══ Text excerpt
The line between art and entertainment has always been fuzzy. Certainly, there’s plenty of overlap between the two, but lately it feels like there’s a growing divide, an ever-widening chasm separating our fundamental need for creative expression and our insatiable appetite for disposable content. That’s where T. Hardy Morris comes in.

“I’ve spent a lot of time parsing the difference between the two,” he explains, “not just for myself, but for society at large. What does it mean to be an artist? How do we measure creative success? Where are the boundaries between audience and performer when everyone’s broadcasting their lives 24/7?”

Morris dives into those questions headfirst on his riveting new album, Artificial Tears, and while the answers don’t come easily, the search yields plenty of reward. Recorded in Nashville with My Morning Jacket’s Carl Broemel at the helm, the collection is an electrifying work of existential exploration, a raw, rock and roll reflection on meaning and identity in a modern world that’s simultaneously more connected and isolated than ever before. The performances are blissed-out and hazy here, captured primarily on a four-track tape machine, and Morris’s delivery is subtle and understated to match, fueled by tumbling, stream-of-consciousness lyrics rooted in a dreamy sense of longing and nostalgia. Despite the weighty ruminations at its core, the result is a remarkably grounded, down to earth album that’s at once honest and abstract, a poignant, clear-eyed look in the mirror from a master craftsman committed to his work for nothing more—and nothing less—than its own intrinsic value.
════
> Required task a: Repeat the records word for word, starting at their first line and stopping after the line that contains "Reads: 8:55".
The passage about T. Hardy Morris and the records come from unrelated sources.
══ Data listing
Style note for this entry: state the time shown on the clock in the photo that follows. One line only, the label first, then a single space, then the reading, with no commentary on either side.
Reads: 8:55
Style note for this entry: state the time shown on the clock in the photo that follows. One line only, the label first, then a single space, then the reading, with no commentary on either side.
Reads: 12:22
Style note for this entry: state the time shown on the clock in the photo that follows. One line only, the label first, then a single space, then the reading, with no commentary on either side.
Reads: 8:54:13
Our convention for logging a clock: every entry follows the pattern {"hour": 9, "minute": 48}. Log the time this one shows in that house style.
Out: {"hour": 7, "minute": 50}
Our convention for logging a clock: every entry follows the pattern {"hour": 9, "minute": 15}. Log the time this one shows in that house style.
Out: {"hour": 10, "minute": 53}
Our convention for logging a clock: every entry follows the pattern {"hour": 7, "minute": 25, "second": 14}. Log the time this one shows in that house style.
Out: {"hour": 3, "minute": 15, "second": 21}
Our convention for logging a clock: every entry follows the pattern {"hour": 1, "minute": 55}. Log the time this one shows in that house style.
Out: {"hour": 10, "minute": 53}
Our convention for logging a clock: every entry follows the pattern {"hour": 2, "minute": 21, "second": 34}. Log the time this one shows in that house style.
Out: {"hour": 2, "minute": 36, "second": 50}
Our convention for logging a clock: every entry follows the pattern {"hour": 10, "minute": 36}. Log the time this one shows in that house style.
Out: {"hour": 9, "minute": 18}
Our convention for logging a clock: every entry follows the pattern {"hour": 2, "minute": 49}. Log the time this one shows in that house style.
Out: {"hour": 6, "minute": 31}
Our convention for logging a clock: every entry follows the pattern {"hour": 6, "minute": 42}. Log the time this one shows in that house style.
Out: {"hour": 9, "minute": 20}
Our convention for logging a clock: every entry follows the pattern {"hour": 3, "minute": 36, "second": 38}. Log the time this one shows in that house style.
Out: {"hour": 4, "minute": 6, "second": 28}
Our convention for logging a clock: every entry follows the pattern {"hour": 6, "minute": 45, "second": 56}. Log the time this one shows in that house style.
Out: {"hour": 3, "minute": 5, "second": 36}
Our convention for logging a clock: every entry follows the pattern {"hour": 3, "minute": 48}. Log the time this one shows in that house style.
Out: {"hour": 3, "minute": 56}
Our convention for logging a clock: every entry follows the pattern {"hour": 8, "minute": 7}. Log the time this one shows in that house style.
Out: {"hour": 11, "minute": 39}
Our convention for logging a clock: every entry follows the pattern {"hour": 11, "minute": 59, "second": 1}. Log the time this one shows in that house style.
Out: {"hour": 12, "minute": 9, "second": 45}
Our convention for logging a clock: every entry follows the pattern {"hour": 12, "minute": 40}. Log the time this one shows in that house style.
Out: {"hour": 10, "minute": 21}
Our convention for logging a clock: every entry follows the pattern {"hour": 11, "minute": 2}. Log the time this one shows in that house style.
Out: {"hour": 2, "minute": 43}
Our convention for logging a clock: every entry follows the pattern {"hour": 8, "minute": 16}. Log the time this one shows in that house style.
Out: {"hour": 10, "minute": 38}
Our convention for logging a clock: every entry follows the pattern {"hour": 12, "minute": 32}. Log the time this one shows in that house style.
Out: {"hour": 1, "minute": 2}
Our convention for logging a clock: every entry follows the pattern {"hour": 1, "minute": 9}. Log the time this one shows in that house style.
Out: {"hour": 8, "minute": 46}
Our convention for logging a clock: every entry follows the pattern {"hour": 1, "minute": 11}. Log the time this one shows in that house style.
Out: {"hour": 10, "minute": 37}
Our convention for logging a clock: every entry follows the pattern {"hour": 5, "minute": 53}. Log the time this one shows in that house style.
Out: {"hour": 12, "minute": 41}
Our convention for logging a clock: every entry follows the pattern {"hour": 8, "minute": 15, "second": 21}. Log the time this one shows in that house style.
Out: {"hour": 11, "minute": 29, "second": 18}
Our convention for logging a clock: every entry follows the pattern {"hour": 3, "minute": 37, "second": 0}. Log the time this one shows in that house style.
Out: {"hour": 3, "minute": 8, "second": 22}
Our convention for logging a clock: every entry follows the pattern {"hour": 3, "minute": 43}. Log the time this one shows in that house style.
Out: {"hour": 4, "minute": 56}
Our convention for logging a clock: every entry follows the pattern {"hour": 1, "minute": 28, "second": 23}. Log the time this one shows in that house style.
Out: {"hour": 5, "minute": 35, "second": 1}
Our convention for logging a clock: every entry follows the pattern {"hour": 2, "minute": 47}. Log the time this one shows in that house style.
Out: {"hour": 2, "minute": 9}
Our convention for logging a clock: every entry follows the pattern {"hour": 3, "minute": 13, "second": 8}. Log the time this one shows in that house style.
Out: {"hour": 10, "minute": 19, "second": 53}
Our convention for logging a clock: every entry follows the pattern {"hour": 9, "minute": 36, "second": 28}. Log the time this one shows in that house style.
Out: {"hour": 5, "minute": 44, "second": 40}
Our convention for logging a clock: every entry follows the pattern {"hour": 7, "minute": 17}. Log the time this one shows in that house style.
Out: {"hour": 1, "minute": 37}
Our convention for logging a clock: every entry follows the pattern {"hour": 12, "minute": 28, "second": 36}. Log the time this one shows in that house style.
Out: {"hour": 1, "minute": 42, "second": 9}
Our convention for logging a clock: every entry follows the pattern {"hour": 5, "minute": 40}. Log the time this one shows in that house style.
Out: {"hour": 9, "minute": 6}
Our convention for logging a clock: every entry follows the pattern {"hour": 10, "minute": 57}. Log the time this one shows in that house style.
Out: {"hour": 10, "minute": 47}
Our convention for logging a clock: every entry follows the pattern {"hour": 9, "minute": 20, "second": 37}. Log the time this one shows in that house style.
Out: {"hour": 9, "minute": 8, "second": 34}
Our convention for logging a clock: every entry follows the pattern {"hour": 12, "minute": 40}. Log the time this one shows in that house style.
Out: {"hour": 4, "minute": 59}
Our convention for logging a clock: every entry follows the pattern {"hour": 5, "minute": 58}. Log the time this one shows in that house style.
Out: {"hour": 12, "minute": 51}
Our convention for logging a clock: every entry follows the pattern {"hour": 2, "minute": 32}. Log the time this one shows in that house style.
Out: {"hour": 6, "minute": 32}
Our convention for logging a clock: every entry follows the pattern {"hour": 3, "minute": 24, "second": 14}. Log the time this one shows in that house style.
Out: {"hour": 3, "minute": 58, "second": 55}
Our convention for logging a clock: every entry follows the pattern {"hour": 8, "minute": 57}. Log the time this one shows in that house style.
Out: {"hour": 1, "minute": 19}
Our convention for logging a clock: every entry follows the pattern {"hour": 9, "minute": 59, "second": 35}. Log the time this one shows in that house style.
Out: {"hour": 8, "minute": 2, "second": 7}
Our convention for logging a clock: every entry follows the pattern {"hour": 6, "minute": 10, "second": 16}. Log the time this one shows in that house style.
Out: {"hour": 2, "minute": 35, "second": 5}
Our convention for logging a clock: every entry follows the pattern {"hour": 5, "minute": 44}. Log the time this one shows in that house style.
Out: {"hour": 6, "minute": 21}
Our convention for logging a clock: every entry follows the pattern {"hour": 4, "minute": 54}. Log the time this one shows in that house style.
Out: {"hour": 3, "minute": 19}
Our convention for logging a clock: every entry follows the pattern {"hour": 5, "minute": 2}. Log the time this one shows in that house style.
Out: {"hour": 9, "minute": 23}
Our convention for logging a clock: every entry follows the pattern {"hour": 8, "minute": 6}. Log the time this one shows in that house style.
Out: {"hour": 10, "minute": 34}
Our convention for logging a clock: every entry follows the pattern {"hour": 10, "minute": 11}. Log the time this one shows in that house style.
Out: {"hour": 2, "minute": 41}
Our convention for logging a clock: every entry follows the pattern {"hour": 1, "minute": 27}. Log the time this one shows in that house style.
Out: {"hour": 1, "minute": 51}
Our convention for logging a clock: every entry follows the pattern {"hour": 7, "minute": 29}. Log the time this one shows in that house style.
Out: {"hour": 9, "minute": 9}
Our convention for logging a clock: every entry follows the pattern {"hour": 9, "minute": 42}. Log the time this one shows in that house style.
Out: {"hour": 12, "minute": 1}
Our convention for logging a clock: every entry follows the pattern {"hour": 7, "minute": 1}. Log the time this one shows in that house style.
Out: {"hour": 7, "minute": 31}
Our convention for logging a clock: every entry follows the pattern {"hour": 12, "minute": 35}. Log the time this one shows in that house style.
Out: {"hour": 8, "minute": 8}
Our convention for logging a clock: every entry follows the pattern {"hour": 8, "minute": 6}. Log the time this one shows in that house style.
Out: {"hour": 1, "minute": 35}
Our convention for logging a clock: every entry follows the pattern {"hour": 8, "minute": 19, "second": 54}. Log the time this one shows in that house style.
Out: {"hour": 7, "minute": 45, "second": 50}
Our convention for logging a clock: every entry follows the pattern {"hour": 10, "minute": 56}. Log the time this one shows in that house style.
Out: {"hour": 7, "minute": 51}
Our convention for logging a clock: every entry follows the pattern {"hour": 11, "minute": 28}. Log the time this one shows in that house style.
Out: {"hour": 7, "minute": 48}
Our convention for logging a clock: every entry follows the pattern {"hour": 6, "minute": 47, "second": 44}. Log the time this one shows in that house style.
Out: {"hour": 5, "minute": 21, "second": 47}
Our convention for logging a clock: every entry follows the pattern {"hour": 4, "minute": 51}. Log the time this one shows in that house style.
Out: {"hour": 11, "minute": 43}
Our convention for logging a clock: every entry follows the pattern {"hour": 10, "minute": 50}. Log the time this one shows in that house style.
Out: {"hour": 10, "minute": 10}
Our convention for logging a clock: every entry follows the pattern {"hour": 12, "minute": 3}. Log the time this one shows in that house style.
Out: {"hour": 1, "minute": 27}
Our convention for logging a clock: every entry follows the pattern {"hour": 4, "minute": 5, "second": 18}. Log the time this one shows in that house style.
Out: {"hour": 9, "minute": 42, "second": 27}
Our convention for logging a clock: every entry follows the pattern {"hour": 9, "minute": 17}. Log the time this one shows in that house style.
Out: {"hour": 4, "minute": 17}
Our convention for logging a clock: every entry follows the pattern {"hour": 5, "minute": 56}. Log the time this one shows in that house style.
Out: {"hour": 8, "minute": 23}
════
> Required task b: Reproduce the passage about T. Hardy Morris from the words "The line between" through the words "Morris comes in.", changing "entertainment" to "amusement".

> Expected output a:
Style note for this entry: state the time shown on the clock in the photo that follows. One line only, the label first, then a single space, then the reading, with no commentary on either side.
Reads: 8:55

> Expected output b:
The line between art and amusement has always been fuzzy. Certainly, there’s plenty of overlap between the two, but lately it feels like there’s a growing divide, an ever-widening chasm separating our fundamental need for creative expression and our insatiable appetite for disposable content. That’s where T. Hardy Morris comes in.